If we went there… finally!

That year, let us remind conspirators of all stripes, a pandemic was declared. Patrick had a fresh new album, If we went there, for which he had realized a dream: to entrust the voice-guitar base to the champions of the Nashville sessions. “There were six known songs in Quebec, and some new ones. The rest of them didn’t know who Patrick Norman was, and they made the arrangements their own way. Their approach, their manner, and an extraordinarily beautiful voice to serve. It is an understatement to say that they took advantage of it. More than the person concerned, who, delighted with the result, was less so with fate. “It’s an album that hasn’t really been able to live its life, because of the pandemic. I had this record, a great pride for me, a dream come true. We were supposed to celebrate my 50 years of career. I had time ahead of me. There, I have less. »

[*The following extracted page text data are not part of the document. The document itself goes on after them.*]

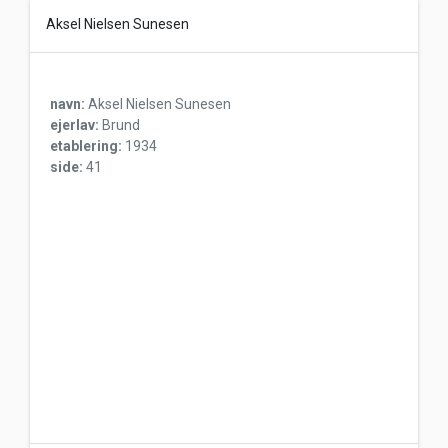
Aksel Nielsen Sunesen
navn:
Aksel Nielsen Sunesen
ejerlav:
Brund
etablering:
1934
side:
41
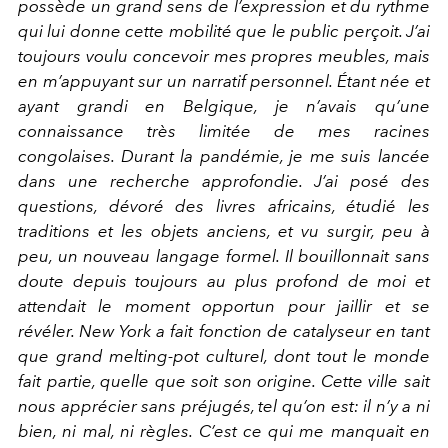
possède un grand sens de l’expression et du rythme
qui lui donne cette mobilité que le public perçoit. J’ai
toujours voulu concevoir mes propres meubles, mais
en m’appuyant sur un narratif personnel. Étant née et
ayant grandi en Belgique, je n’avais qu’une
connaissance très limitée de mes racines
congolaises. Durant la pandémie, je me suis lancée
dans une recherche approfondie. J’ai posé des
questions, dévoré des livres africains, étudié les
traditions et les objets anciens, et vu surgir, peu à
peu, un nouveau langage formel. Il bouillonnait sans
doute depuis toujours au plus profond de moi et
attendait le moment opportun pour jaillir et se
révéler. New York a fait fonction de catalyseur en tant
que grand melting-pot culturel, dont tout le monde
fait partie, quelle que soit son origine. Cette ville sait
nous apprécier sans préjugés, tel qu’on est: il n’y a ni
bien, ni mal, ni règles. C’est ce qui me manquait en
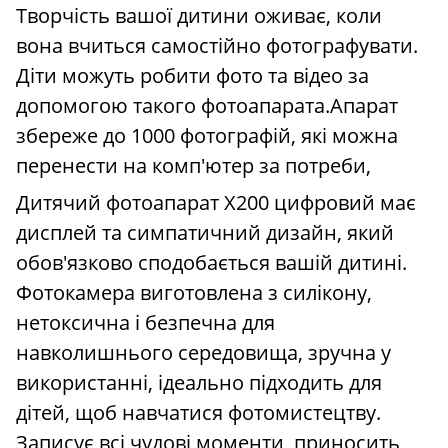
Творчість вашої дитини оживає, коли
вона вчиться самостійно фотографувати.
Діти можуть робити фото та відео за
допомогою такого фотоапарата.Апарат
збереже до 1000 фотографій, які можна
перенести на комп'ютер за потреби,
Дитячий фотоапарат X200 цифровий має
дисплей та симпатичний дизайн, який
обов'язково сподобається вашій дитині.
Фотокамера виготовлена ​​з силікону,
нетоксична і безпечна для
навколишнього середовища, зручна у
використанні, ідеально підходить для
дітей, щоб навчатися фотомистецтву.
Записує всі чудові моменти, приносить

If the tour is a farewell tour, then it is also the tour of If we go there. He’s going there. They are there. Each evening is more cherished than simply lived, since each time it is a last evening. “We have shows scheduled at least until June 2023. What the pandemic has brought me is what is missing the most on tour: being at home. At 75, I discovered that I liked it, spending time at home. »

With guitars. New melodies in mind. Future projects. “It’s also the observation that I have less dexterity than before. You have to be able to recognize your physical limits. I know that since my triple bypass in 2011. But I’m still able to play well and sing, a little less to walk from hotel to hotel. It’s correct. Music and me are for life. »

Confide in Tommy Emmanuel

And Patrick Norman to talk about his last meeting with ace guitarist Tommy Emmanuel. With Chet Atkins, in “his book”, Tommy is THE great of the greats. Reunion on the show straight from the universe, in 2021. Not just on screen. “During the day, we have a lot of time in our dressing rooms, and since he always plays with the door open, I can hear him. He sees me, waves at me. Come on in ! I enter. He closes the door. Kow! And he plays me a song inspired by his granddaughter. Just for me. I burst into tears. And I unpack everything to him, that I’m starting to have hand problems, that I never thought I’d have the chance to play with him again. I tell him: “What I’m experiencing here is overflowing happiness. I just want you to know this, because I’m getting older and it’s hard sometimes when physical abilities decline. »

“We are nine years apart, specifies Patrick. Tommy Emmanuel looked me straight in the eye and said, “Thank you for showing me how [en anglais]…” Yes, it will even happen to Tommy Emmanuel. A farewell tour, it is possible. And like Patrick Norman, he will play as long as he can. Dexterity is one thing, passion for music is another. “From that moment, I understood that I was never going to give up. »

Patrick Norman presents the show If we went there at Club Soda on November 11, as part of the Coup de coeur francophone festival, and on tour in Quebec until June 2023 (at least).